Jika dilihat dari Peraturan Menkumham No. 04 Tahun 2019 ini seorang yang berstatus sebagai advokat tidak dapat diangkat jadi penerjemah tersumpah. Demikian juga pegawai negeri, pejabat negara atau memangku jabatan lain yang oleh undang-undang dilarang untuk dirangkap. Seseorang dapat diangkat jadi penerjemah jika telah lulus ujian kualifikasi penerjemah yang diselenggarakan Lembaga Sertifikasi Profesi yang dibentuk organisasi profesi atau perguruan tinggi. Jika belum ada lembaga sertifikasi dimaksud, ujian dilaksanakan Badan Nasional Sertifikasi Profesi (BNSP).

 

Hananto mengatakan Peraturan Menteri menghendaki HPI atau perguruan tinggi membentuk lembaga sertifikasi profesi (LSP) lebih dahulu dengan memenuhi segala syarat dan ketentuan yang ditetapkan BNSP agar dapat menyelenggarakan ujian kualifikasi penerjemah tersumpah. “Ini hal baru bagi HPI dan perguruan tinggi.

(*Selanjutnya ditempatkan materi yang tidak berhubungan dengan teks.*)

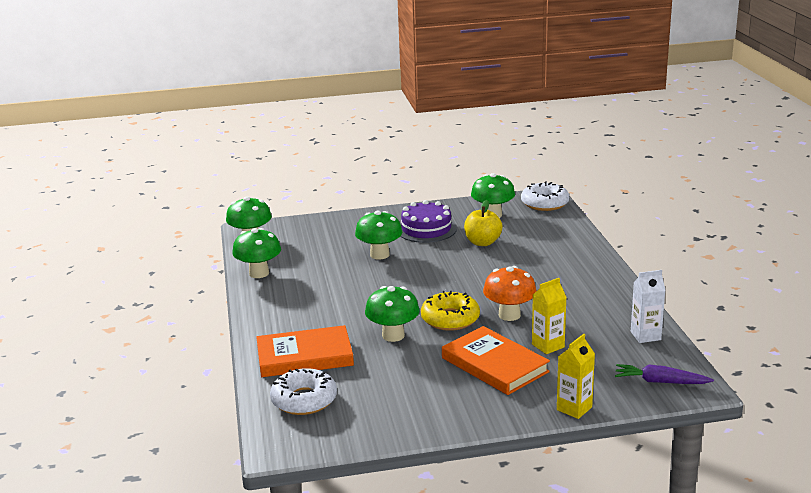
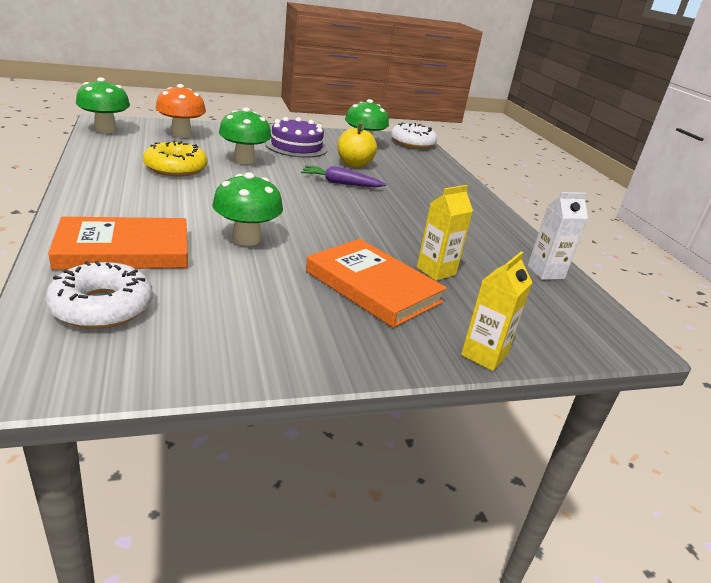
camera: 10 degrees left, 5 degrees up
green mushroom [232,228,281,278] -> none
yellow donut [421,291,480,331] -> yellow donut moved to [143,140,208,176]
orange mushroom [483,266,536,321] -> orange mushroom moved to [155,84,206,138]
purple carrot [615,364,714,384] -> purple carrot moved to [301,166,386,187]

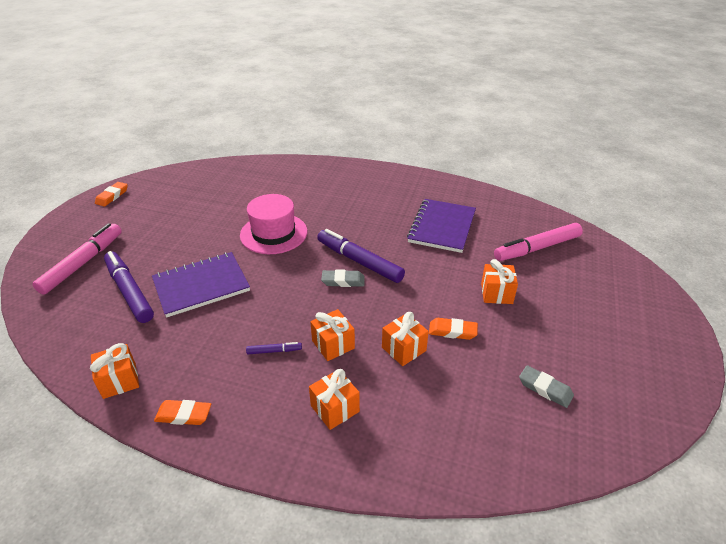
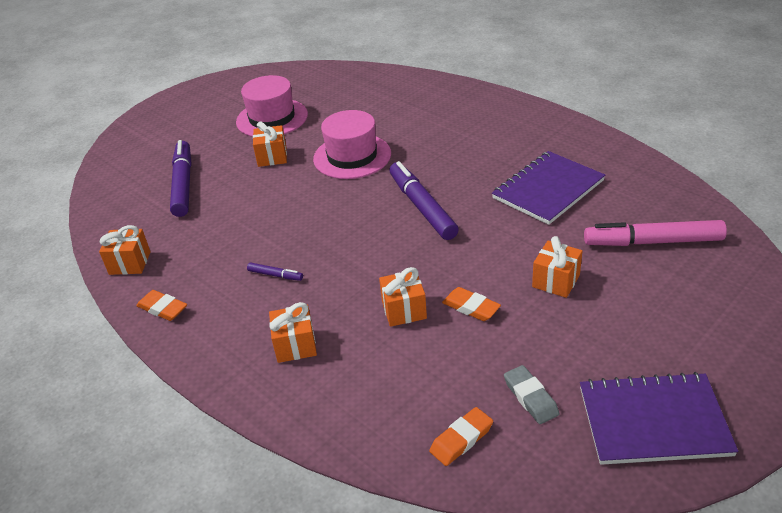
camera: 30 degrees right, 0 degrees up
pink marker [32,223,122,295] -> none
orange eraser [95,182,128,206] -> orange eraser moved to [429,407,493,466]
purple notebook [152,252,250,318] -> purple notebook moved to [580,372,738,465]
orange gift [310,309,355,361] -> orange gift moved to [253,121,287,167]
grey eraser [321,270,365,287] -> none
none -> pink hat [236,75,308,137]

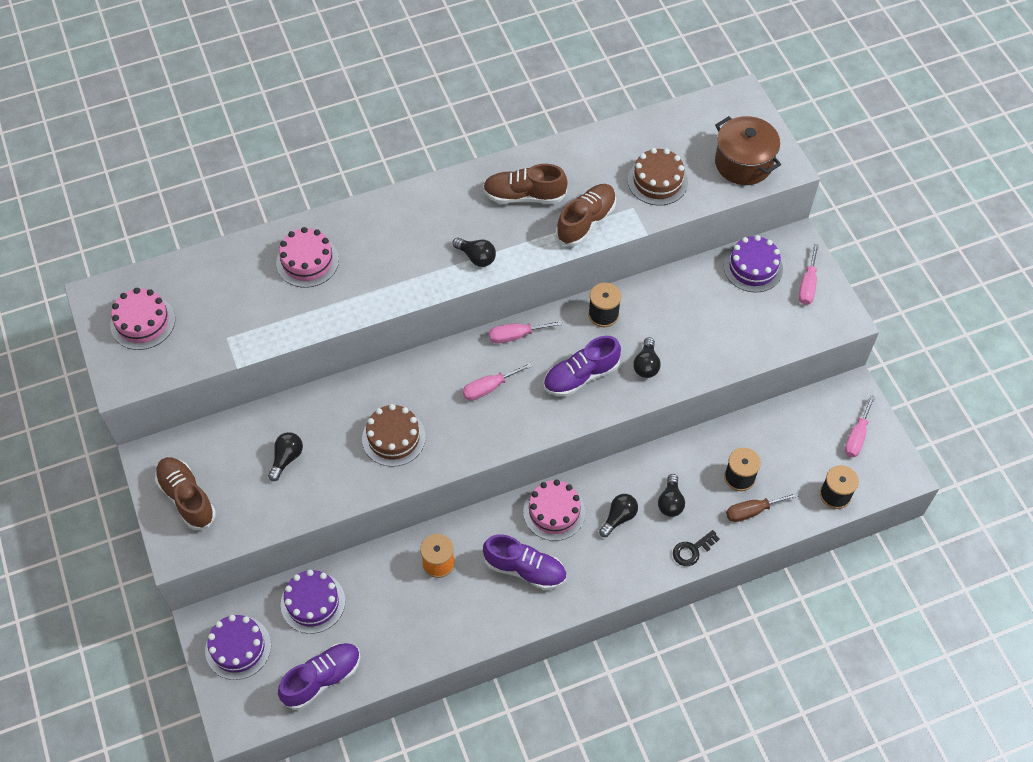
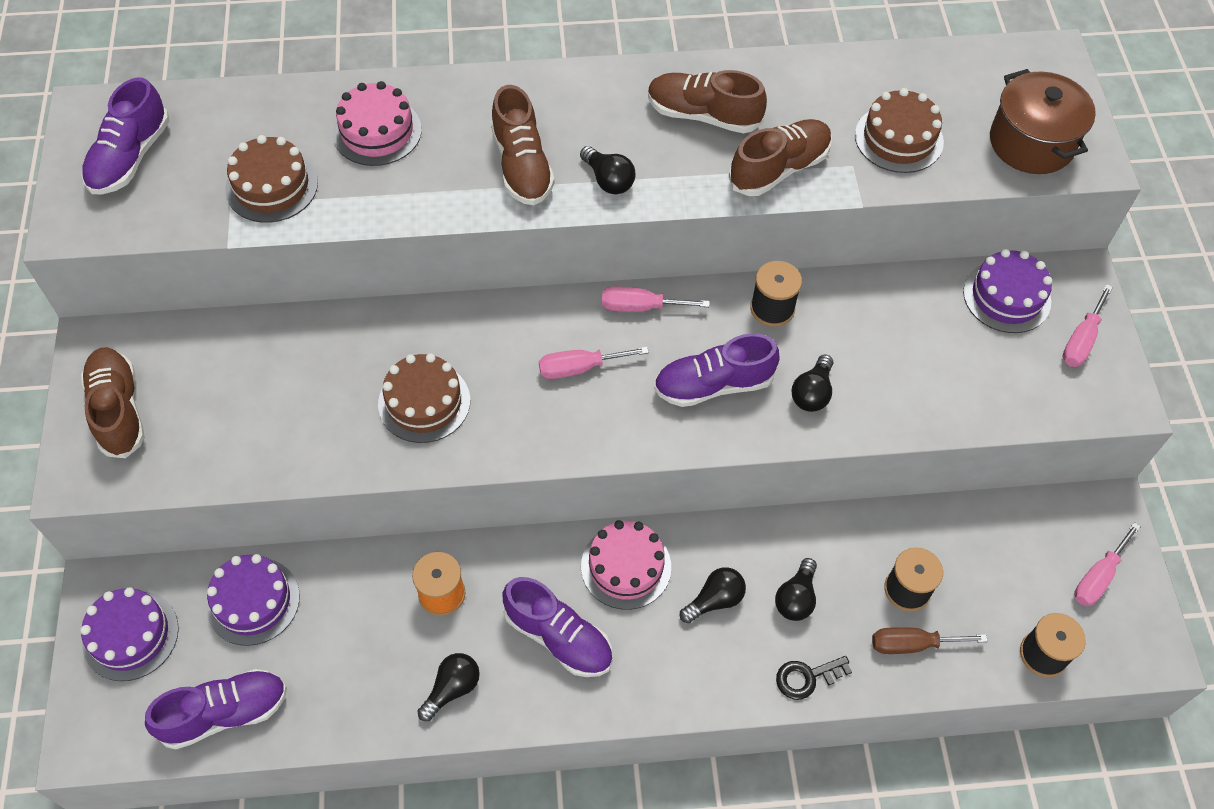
camera: 15 degrees right, 0 degrees up
pink cake [110,288,175,350] -> purple shoe [82,77,169,194]
black light bulb [268,432,303,481] -> black light bulb moved to [417,653,480,721]
none -> brown cake [225,135,318,223]
none -> brown shoe [491,85,555,205]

Saat ini, HPI belum memiliki LSP,” jelasnya kepada hukumonline

 

Perundang-undangan menggunakan istilah ‘penerjemah’ dan ‘juru bahasa’. Lembaga Bahasa Fakultas Ilmu Budaya Universitas Indonesia pernah menggelar pelatihan tentang masalah ini, dan diikuti hukumonline. Dalam pelatihan itu, Inanti Pinintakasih, seorang juru bahasa professional dan pendiri Asosiasi Juru Bahasa Konferensi Indonesia menjelaskan bahwa penerjemah dan juru bahasa adalah orang yang memiliki keahlian melakukan alih bahasa. Namun keduanya memiliki perbedaan. Penerjemah (translator) merujuk pada seseorang yang ahli mengalihkan bahasa secara lisan, semisal penerjemah dalam konferensi internasional. Sedangkan juru bahasa (interpreter) ahli dalam alih bahasa lewat tulisan.